Work instructions: Render the rows from the beginning of the records through the line containing "lend their own" as a Markdown table with the columns Line No. and Content, omitting blank lines.

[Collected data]
..............................
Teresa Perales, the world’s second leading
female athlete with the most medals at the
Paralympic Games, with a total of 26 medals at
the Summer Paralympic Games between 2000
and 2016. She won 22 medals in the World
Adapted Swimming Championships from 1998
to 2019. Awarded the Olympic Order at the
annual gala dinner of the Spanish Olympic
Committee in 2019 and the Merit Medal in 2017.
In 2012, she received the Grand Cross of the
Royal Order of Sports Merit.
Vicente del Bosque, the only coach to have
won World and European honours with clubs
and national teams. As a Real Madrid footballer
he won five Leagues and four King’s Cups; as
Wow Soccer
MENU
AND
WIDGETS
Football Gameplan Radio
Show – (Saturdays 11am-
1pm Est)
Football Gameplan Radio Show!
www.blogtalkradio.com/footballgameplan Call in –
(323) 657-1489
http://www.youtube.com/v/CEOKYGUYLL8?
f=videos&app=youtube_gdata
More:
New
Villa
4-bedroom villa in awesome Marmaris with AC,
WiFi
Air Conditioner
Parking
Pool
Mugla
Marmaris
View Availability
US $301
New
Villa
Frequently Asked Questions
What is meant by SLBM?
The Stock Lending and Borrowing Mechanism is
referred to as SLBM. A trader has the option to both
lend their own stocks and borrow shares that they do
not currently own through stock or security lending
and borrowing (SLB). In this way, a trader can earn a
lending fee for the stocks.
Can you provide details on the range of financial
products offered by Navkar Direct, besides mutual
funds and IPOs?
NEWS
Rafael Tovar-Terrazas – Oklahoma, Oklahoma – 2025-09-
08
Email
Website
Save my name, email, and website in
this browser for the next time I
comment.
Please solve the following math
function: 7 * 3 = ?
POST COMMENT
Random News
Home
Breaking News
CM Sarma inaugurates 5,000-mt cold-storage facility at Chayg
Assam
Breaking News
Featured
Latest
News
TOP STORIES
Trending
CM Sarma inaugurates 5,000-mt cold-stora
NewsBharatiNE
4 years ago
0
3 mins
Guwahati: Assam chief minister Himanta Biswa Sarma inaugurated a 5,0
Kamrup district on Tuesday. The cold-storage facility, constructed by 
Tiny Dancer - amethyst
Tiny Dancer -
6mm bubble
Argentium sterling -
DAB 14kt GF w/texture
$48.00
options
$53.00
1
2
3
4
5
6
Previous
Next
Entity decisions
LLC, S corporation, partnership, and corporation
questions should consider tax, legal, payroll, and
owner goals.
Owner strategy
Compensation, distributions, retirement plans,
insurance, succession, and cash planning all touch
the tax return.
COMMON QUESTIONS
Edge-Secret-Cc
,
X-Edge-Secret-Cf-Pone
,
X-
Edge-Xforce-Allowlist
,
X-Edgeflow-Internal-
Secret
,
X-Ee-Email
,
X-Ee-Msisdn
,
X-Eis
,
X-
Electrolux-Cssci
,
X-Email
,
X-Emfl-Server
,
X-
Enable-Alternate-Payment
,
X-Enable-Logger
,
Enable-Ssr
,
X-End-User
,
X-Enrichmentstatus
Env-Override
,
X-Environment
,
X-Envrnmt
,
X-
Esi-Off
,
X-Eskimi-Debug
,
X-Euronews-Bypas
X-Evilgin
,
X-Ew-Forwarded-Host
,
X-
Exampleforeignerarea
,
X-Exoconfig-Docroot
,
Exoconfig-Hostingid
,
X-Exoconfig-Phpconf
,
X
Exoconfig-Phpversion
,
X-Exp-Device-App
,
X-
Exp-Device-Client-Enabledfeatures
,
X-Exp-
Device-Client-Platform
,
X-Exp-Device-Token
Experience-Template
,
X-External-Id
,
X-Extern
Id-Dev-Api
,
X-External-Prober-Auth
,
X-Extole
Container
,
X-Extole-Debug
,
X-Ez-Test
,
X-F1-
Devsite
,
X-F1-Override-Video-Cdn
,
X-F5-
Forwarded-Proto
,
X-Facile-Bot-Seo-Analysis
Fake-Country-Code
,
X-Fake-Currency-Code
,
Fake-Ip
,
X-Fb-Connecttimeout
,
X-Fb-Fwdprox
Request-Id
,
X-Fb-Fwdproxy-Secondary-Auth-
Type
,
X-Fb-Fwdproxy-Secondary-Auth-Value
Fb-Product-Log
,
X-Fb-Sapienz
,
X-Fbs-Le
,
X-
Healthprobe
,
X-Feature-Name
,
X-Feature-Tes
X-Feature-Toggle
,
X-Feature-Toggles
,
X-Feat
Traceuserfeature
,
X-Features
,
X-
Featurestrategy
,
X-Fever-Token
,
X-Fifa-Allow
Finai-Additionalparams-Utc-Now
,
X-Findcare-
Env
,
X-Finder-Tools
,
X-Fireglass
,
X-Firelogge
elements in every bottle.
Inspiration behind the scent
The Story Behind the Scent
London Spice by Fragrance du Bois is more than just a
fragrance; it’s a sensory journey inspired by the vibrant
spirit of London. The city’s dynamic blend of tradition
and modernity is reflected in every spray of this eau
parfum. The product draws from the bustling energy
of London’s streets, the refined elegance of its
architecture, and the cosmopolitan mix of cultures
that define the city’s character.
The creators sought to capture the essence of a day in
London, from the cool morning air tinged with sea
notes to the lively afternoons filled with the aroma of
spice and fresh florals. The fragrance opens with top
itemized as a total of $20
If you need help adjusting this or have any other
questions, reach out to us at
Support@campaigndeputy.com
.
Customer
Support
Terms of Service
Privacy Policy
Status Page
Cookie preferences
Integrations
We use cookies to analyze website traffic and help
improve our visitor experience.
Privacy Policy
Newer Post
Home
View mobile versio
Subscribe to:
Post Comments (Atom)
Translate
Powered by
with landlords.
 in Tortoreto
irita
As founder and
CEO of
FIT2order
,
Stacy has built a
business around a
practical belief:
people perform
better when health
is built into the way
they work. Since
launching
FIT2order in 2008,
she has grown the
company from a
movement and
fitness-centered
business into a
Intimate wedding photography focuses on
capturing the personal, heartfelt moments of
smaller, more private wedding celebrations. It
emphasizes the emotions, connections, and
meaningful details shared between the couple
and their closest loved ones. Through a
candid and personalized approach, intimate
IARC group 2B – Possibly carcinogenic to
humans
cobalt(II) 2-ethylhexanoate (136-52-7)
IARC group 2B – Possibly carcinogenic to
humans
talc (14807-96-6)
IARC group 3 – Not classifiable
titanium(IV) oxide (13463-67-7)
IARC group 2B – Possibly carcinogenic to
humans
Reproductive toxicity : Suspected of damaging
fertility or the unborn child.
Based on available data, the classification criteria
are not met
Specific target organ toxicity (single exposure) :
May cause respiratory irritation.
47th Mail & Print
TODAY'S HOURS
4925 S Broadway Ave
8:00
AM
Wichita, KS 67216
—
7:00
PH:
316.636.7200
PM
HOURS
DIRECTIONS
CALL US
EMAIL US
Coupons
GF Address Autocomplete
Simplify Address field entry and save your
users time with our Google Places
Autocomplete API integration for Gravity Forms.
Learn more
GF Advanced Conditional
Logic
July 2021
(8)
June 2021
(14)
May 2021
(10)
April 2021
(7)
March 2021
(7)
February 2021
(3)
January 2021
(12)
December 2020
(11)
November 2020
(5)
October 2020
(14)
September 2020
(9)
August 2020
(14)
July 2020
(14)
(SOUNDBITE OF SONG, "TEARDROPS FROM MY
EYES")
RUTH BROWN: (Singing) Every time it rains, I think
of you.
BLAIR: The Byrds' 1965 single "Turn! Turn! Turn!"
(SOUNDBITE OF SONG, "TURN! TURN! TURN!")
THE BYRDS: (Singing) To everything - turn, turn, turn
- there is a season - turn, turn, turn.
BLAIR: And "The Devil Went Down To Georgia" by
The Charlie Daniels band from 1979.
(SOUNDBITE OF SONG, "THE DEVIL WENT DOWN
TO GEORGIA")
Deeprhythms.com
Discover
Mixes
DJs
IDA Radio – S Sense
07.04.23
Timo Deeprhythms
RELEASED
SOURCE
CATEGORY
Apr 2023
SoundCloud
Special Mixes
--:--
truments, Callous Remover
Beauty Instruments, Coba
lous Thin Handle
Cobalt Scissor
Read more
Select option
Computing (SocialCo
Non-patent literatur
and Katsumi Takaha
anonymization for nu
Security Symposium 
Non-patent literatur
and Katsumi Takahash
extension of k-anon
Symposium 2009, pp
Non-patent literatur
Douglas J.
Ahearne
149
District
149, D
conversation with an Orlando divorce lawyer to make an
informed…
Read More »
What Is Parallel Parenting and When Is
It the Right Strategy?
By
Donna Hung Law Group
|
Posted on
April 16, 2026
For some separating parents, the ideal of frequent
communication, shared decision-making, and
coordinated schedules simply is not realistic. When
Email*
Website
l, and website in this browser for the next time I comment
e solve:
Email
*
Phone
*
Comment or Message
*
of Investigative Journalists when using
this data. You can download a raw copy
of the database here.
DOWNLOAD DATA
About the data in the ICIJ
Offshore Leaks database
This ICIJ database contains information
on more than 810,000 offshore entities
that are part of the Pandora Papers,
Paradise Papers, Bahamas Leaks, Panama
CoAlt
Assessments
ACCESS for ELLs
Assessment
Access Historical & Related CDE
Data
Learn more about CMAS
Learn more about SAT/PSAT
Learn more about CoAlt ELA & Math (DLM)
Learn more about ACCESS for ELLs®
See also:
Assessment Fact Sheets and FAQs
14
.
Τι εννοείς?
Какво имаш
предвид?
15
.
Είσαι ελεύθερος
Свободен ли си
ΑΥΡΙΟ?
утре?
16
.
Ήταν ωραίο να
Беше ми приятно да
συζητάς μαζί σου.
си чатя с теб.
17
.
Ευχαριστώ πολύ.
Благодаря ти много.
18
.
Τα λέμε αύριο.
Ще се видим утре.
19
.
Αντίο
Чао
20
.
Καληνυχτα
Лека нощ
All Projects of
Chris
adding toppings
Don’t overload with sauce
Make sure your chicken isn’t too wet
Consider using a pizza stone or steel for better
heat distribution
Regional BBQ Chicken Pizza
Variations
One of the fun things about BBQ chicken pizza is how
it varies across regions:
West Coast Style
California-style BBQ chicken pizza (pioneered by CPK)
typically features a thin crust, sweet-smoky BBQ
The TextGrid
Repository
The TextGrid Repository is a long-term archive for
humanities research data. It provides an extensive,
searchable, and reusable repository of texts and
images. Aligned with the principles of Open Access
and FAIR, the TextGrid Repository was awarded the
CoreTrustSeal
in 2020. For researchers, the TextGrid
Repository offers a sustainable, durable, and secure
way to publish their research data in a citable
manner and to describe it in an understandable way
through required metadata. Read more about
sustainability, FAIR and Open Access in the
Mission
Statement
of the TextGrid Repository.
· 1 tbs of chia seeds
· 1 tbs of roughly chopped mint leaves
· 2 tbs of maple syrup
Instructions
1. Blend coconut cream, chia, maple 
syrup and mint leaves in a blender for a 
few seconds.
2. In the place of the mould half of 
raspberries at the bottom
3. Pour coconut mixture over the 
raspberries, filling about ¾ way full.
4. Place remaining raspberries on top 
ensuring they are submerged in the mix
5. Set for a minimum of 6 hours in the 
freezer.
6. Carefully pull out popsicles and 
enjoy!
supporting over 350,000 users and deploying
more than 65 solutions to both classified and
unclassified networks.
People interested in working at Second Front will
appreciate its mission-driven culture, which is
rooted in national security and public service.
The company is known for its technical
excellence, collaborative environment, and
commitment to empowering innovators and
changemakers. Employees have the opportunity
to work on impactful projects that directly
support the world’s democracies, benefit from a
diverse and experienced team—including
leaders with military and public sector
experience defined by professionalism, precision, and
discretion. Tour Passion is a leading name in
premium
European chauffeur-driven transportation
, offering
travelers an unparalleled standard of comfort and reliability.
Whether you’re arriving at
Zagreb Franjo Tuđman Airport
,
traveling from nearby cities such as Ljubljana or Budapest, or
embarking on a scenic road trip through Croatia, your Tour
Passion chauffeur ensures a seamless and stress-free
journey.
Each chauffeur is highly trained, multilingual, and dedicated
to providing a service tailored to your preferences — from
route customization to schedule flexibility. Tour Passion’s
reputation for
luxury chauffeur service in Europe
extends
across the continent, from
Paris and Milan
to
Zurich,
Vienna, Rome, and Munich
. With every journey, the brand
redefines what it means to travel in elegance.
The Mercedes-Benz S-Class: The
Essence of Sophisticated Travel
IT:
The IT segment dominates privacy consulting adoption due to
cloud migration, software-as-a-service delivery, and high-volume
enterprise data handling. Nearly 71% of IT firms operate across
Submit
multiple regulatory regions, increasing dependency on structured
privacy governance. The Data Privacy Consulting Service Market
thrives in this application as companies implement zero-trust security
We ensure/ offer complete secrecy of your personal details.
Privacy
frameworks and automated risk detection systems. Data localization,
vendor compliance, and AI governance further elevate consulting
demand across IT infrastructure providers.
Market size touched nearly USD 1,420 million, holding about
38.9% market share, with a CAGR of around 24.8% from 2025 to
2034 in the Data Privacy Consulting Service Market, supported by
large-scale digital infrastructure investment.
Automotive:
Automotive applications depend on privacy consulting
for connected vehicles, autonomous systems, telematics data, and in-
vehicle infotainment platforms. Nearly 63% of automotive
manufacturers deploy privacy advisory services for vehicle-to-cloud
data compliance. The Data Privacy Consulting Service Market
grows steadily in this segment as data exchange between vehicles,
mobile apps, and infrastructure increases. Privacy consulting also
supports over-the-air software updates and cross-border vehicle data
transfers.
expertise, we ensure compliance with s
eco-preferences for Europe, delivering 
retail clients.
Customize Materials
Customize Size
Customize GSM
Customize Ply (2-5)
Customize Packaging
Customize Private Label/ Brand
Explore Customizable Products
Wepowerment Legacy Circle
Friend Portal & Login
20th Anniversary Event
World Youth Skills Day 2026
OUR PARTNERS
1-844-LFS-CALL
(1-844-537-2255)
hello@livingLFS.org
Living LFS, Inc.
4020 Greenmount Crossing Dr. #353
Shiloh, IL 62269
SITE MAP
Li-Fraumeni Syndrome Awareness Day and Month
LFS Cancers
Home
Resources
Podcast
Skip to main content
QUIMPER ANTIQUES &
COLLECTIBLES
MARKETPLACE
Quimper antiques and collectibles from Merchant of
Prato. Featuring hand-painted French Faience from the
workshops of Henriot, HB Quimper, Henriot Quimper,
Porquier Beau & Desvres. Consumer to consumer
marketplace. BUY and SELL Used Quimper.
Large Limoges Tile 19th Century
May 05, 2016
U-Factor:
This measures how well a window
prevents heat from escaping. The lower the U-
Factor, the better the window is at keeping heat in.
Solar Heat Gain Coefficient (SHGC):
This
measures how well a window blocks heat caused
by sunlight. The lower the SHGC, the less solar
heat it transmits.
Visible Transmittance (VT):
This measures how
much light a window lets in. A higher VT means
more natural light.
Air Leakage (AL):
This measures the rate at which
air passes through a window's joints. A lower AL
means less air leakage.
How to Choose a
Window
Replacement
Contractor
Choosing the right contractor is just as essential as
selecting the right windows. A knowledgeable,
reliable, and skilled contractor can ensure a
..............................
Solution:
| Line No. | Content |
|---|---|
| 1 | Teresa Perales, the world’s second leading |
| 2 | female athlete with the most medals at the |
| 3 | Paralympic Games, with a total of 26 medals at |
| 4 | the Summer Paralympic Games between 2000 |
| 5 | and 2016. She won 22 medals in the World |
| 6 | Adapted Swimming Championships from 1998 |
| 7 | to 2019. Awarded the Olympic Order at the |
| 8 | annual gala dinner of the Spanish Olympic |
| 9 | Committee in 2019 and the Merit Medal in 2017. |
| 10 | In 2012, she received the Grand Cross of the |
| 11 | Royal Order of Sports Merit. |
| 12 | Vicente del Bosque, the only coach to have |
| 13 | won World and European honours with clubs |
| 14 | and national teams. As a Real Madrid footballer |
| 15 | he won five Leagues and four King’s Cups; as |
| 16 | Wow Soccer |
| 17 | MENU |
| 18 | AND |
| 19 | WIDGETS |
| 20 | Football Gameplan Radio |
| 21 | Show – (Saturdays 11am- |
| 22 | 1pm Est) |
| 23 | Football Gameplan Radio Show! |
| 24 | www.blogtalkradio.com/footballgameplan Call in – |
| 25 | (323) 657-1489 |
| 26 | http://www.youtube.com/v/CEOKYGUYLL8? |
| 27 | f=videos&app=youtube_gdata |
| 28 | More: |
| 29 | New |
| 30 | Villa |
| 31 | 4-bedroom villa in awesome Marmaris with AC, |
| 32 | WiFi |
| 33 | Air Conditioner |
| 34 | Parking |
| 35 | Pool |
| 36 | Mugla |
| 37 | Marmaris |
| 38 | View Availability |
| 39 | US $301 |
| 40 | New |
| 41 | Villa |
| 42 | Frequently Asked Questions |
| 43 | What is meant by SLBM? |
| 44 | The Stock Lending and Borrowing Mechanism is |
| 45 | referred to as SLBM. A trader has the option to both |
| 46 | lend their own stocks and borrow shares that they do |